Wide open. It is a feeling of vulnerability. And power. Both together. Flashing our genital essence to the world. Look, this is what I am. This is what I can do.

For most women the first time they experience being wide open – and witnessed – is in the process of birth. At this time there is no room for prudity, shame or secrecy. Suddenly this hidden recess, deep, dark and private, stretched wide open to become a portal between two worlds. As a woman’s whole yoni opens so do her eyes, her throat, her heart, her whole soul to allow the birthing process to happen.

sheela na gig

Sila na Gig on a church in Kilpeck, Herefordshire

The only exception to this taboo, in the whole of Western art, that I know of, is the Síla na Gig, (pronounced Shee-la na gig). Found in the eaves of British and Irish churches, I first learned about them from Ina May Gaskin (check out her interview, here, where she discusses their function and purpose.) There she stands, vulva wide open and proud.

My greatest hope for women is that we be safe enough, feel safe enough, to be wide open and witnessed: lovingly held, tenderly treated, standing in our power and vulnerability.

I loved this poem by Brid Wildearth, which she posted recently and wanted to share it, and her artwork, with you all.

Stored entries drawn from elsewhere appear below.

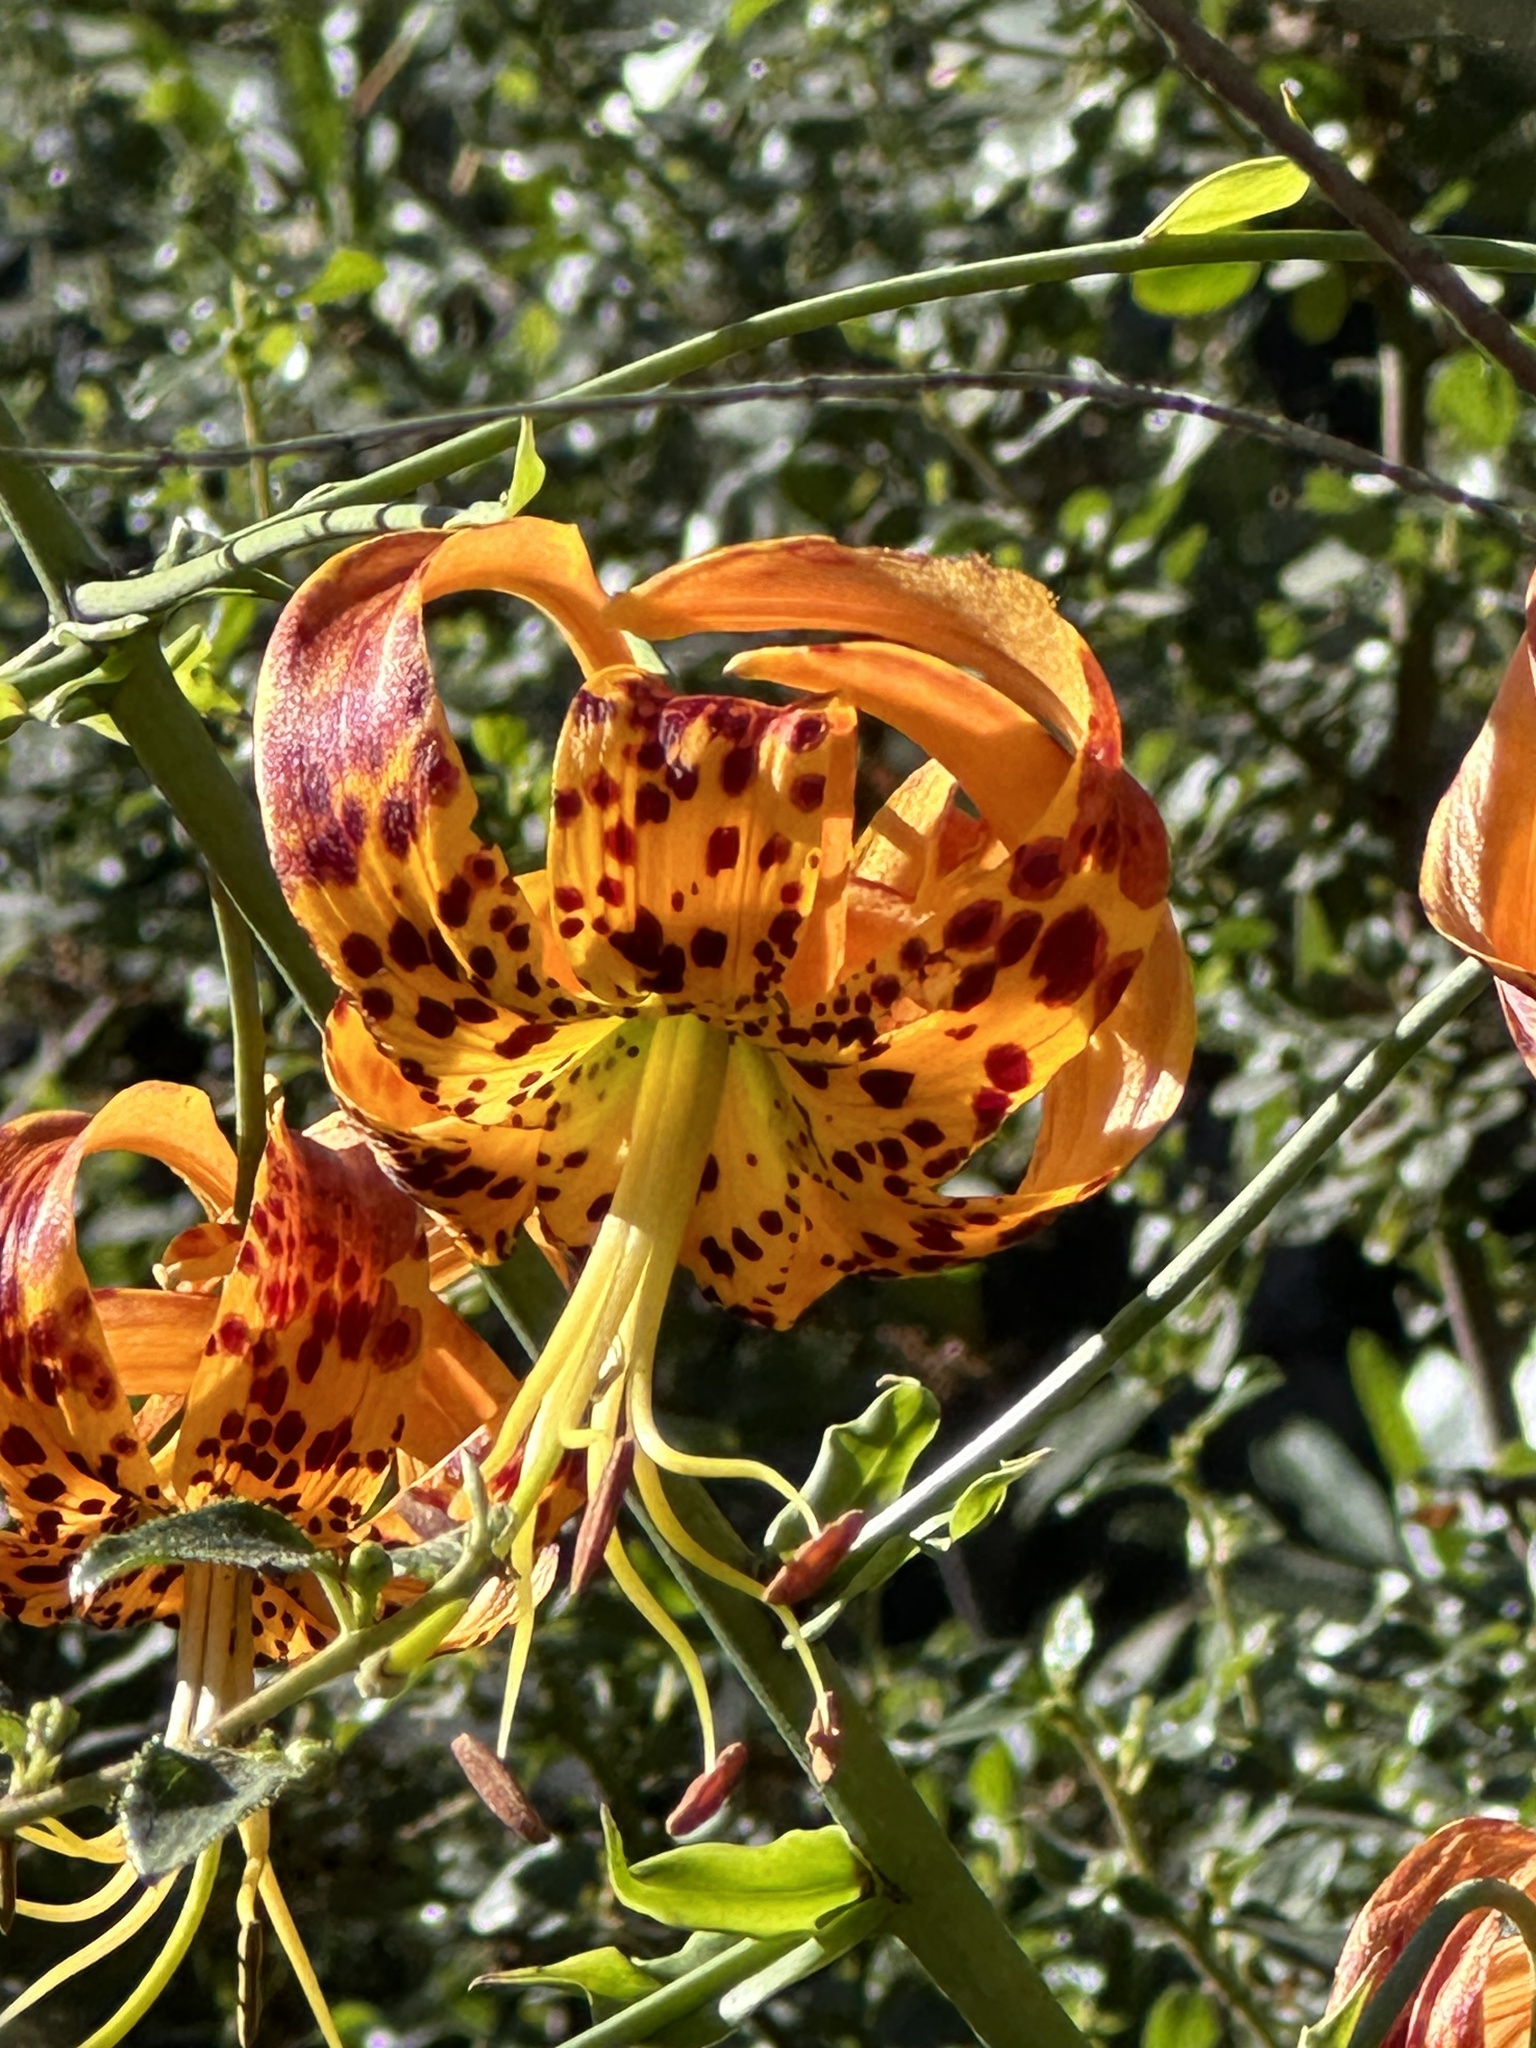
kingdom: Plantae
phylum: Tracheophyta
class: Liliopsida
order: Liliales
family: Liliaceae
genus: Lilium
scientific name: Lilium humboldtii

SHADOWS OF AN ANCIENT GODDESS

An ancient woman squats
above an old church door.
She holds her vulva open,
impossible to ignore.

Weird witch Síla na Gig,
powerful, daring and rude,
I wish I dared sit on a church wall
wicked and wanton and nude!

Eerie faerie Síla na Gig,
bathing your quim in the sun,
your holy hole outrageously obvious,
your mouth fixed in a mocking grin,

you might as well be shouting
to pilgrims rich and poor:
“I am your mother, your sister, your wife,
your daughter, your lover, your whore.”

Orgasmic dancing Síla na Gig,
are you just prehistoric pornography?
Or do you have something to say
to the twenty first century?

“I will not collude in your big cover up.
I will not clothe myself in your shame.
Uncensored and open and honest and proud,
I show the world who I am and why I came.”

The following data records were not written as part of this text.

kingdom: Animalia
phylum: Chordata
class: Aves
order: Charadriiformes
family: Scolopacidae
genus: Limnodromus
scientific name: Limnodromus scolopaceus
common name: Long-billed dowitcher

Why do you sit on a church wall?
Why do you show us your cunt?
Why did the stonemason carve you?
And what exactly is it that you want?

“I was here before the church was
and I’ll be here long after it’s gone.
I honour the place of original magic
the place from which we all come

I open the gate between worlds
the doorway to life and to death
this gesture is just as important
as any gesture to pray or to bless

I am your ancestral goddess.
I am swollen and violated and raped.
This is the result of your violence.
I will not disappear without trace.

By Brid Wildearth

By Brid Wildearth

When you seek to disempower me,
you invade me against my will
you build churches over my temples and groves
and convince my children that I am evil.

Remember where you originate.
Remember your spiritual roots.
Remember that god is a woman as well.
Remember deep, radical truths.

Womanhood is as sacred

as any church or holy place.
We give birth, we give pleasure and we give love,
we give comfort and healing and peace.”

sheela na gig earthenware

 

wyldearth

Brid Wildearth blogs at www.moondrummer.blogspot.com, where this post first appeared. She says:

I identify as a witch in solidarity with the nine million wimmin accused of witchcraft during the burning times. I have been moon drumming for two years with wimmin all over the world. We channel moonlight to heal ourselves, our loved ones and the earth. I was drawn on to study Síla na Gigs, goddess figurines found on medieval churches who display their genitalia.I felt addicted to painting and sculpting them. I did not fully understand why. Women in pottery classes who saw me sculpting their open vulvas would giggle uncontrollably. I felt their discomfort and I allowed myself to be silenced yet again…. And later I noticed that displaying an open vulva is the exact opposite to sewing one up [as is done in female genital mutilation]. I invoke this ancient goddess to help me in my desire to help end this subjugation of women, within the context of world wide misogyny and rape. After years of copying ancient sculptures, my hands created my own original Síla na Gig.”